- [TRECHO EXTRAÍDO]

--

Como somos animais agressivos e guerreiros (vide Gaza), não é difícil imaginar as guerras que teriam exterminado os neandertais. Mas isso não passa de uma hipótese a ser comprovada ou derrubada pelas pesquisas que ainda estão em andamento no material recolhido nessas escavações.

Mais informações: Homo sapiens reached the higher latitudes of Europe by 45,000 years ago. Nature https://doi.org/10.1038/s41586-023-06923-7 2023

Quando o Homo sapiens chegou na Europa, aproximadamente 50 mil anos atrás, não encontrou somente animais, encontrou um outro ser vivo, o Homo neanderthalensis, muito parecido com ele. Os neandertais usavam o fogo, lascavam pedras para fazer flechas e lanças, e tinham um modo de vida parecido: coletavam plantas, caçavam, e gostavam de morar em cavernas.

Eles tinham chegado na Europa muito antes, aproximadamente 400 mil anos atrás. Quando nossa espécie surgiu na África, 250 mil anos atrás, os neandertais já viviam há muito na Europa. Mas 15 mil anos depois da chegada da nossa espécie, os neandertais desapareceram. O motivo de sua extinção é um mistério. Muitos cientistas acreditam que eles perderam espaço para os humanos ou foram mortos por nossos ancestrais.

Que houve uma grande interação entre as duas espécies ninguém duvida. A presença de DNA de neandertais em nosso genoma demonstra que houve sexo entre as espécies. Os filhos dessas noites de amor (ou seriam estupros?) estão aqui entre nós. Eu mesmo tenho pedaços de DNA neandertal em meu genoma.

Será que essas espécies trocaram tecnologias? Será que conseguiam conversar? Como foi essa interação que durou milhares de anos? É exatamente por esse motivo que a descoberta de que as duas espécies habitaram uma mesma caverna no Norte da Europa é tão importante. São lugares como esse que podem nos dar uma pista de como foi nossa interação com os neandertais e talvez começar a explicar nosso possível envolvimento na sua extinção.

--

- [DADOS EXTRAÍDOS]
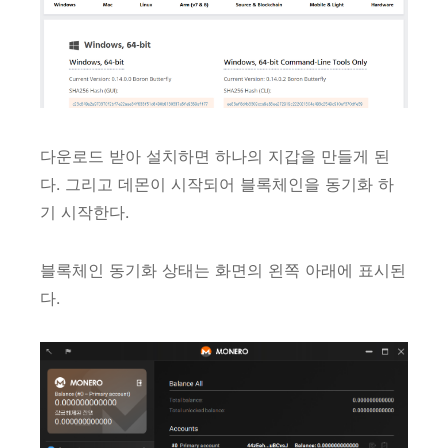
다운로드 받아 설치하면 하나의 지갑을 만들게 된
다. 그리고 데몬이 시작되어 블록체인을 동기화 하
기 시작한다.
블록체인 동기화 상태는 화면의 왼쪽 아래에 표시된
다.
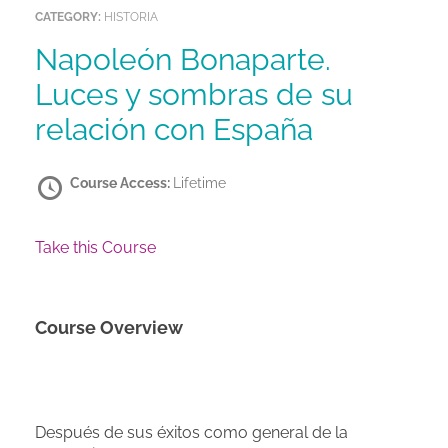
CATEGORY:
HISTORIA
Napoleón Bonaparte.
Luces y sombras de su
relación con España
Course Access:
Lifetime
Take this Course
Course Overview
Después de sus éxitos como general de la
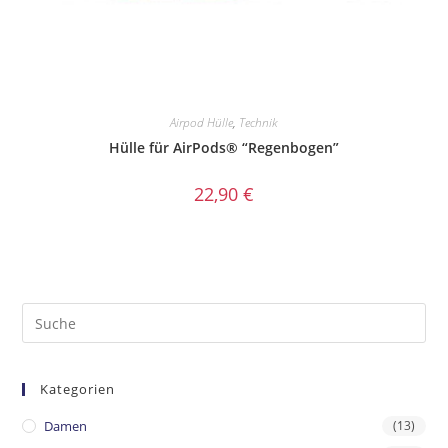
Airpod Hülle
,
Technik
Hülle für AirPods® “Regenbogen”
22,90
€
Kategorien
Damen
(13)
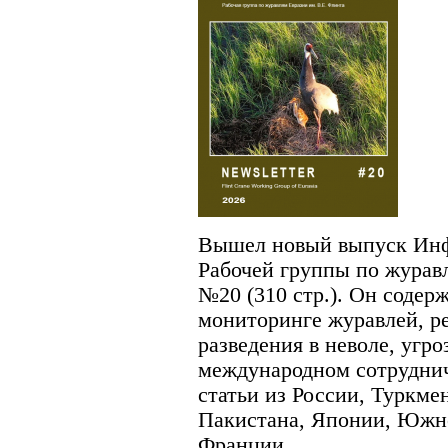
Вышел новый выпуск Инф
Рабочей группы по журав
№20 (310 стр.). Он соде
мониторинге журавлей, ре
разведения в неволе, угро
международном сотруднич
статьи из России, Туркме
Пакистана, Японии, Южн
Франции.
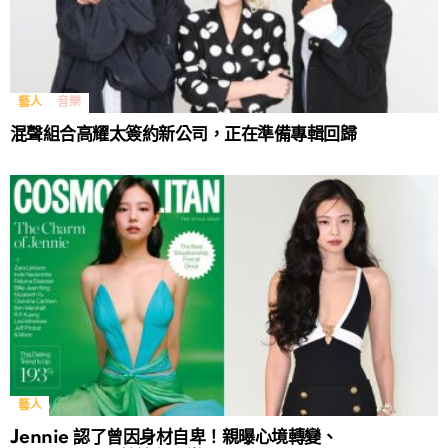
藝人
音樂
混聲組合高耀太簽約新公司，正在準備專輯回歸
藝人
Jennie 認了曾因身材自卑！親曝心境轉變、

--

- [ENUNCIADO A] Reescreva o texto sobre os neandertais de "Que houve uma" até "na sua extinção.", inclusive, trocando "caverna" por "gruta".
- [ENUNCIADO B] Segundo o texto sobre os neandertais, há quanto tempo os neandertais tinham chegado na Europa?
- [ENUNCIADO C] Dê continuidade ao texto sobre os neandertais a partir da última frase apresentada.

- [RESPOSTA DO EXERCÍCIO A]
Que houve uma grande interação entre as duas espécies ninguém duvida. A presença de DNA de neandertais em nosso genoma demonstra que houve sexo entre as espécies. Os filhos dessas noites de amor (ou seriam estupros?) estão aqui entre nós. Eu mesmo tenho pedaços de DNA neandertal em meu genoma.

Será que essas espécies trocaram tecnologias? Será que conseguiam conversar? Como foi essa interação que durou milhares de anos? É exatamente por esse motivo que a descoberta de que as duas espécies habitaram uma mesma gruta no Norte da Europa é tão importante. São lugares como esse que podem nos dar uma pista de como foi nossa interação com os neandertais e talvez começar a explicar nosso possível envolvimento na sua extinção.

- [RESPOSTA DO EXERCÍCIO B] Aproximadamente 400 mil anos atrás.

- [RESPOSTA DO EXERCÍCIO C]
A caverna de Ilsenhöhle em Ranis na Alemanha começou a ser estudada em 1926 e uma escavação de 15 metros de profundidade foi feita entre 1932 e 1938 Foto: Tim Schuler/TLDA/Handout via Reuters

A caverna de Ilsenhöhle, em Ranis, na Alemanha começou a ser estudada em 1926 e uma escavação de 15 metros de profundidade foi feita entre 1932 e 1938. O que foi descoberto naquela época é uma grande quantidade de pontas de flechas fabricadas por hominídeos em diversos extratos da escavação.

Essa é uma das quatro áreas na Europa onde foi encontrada uma transição tecnológica na produção de flechas de pedra lascada. Na parte mais profunda (e mais antiga), as pontas são menos sofisticadas e associadas aos neandertais. Elas são encontradas em lugares onde os ossos associados às pontas são muito anteriores à presença de nossa espécie na Europa.

Nas camadas superiores, as pontas são mais elaboradas. É uma questão de como você lasca a pedra para obter uma arma no formato ideal, com uma ponta aguçada e bordas afiadas. Na época, os cientistas deduziram que elas também haviam sido produzidas por neandertais.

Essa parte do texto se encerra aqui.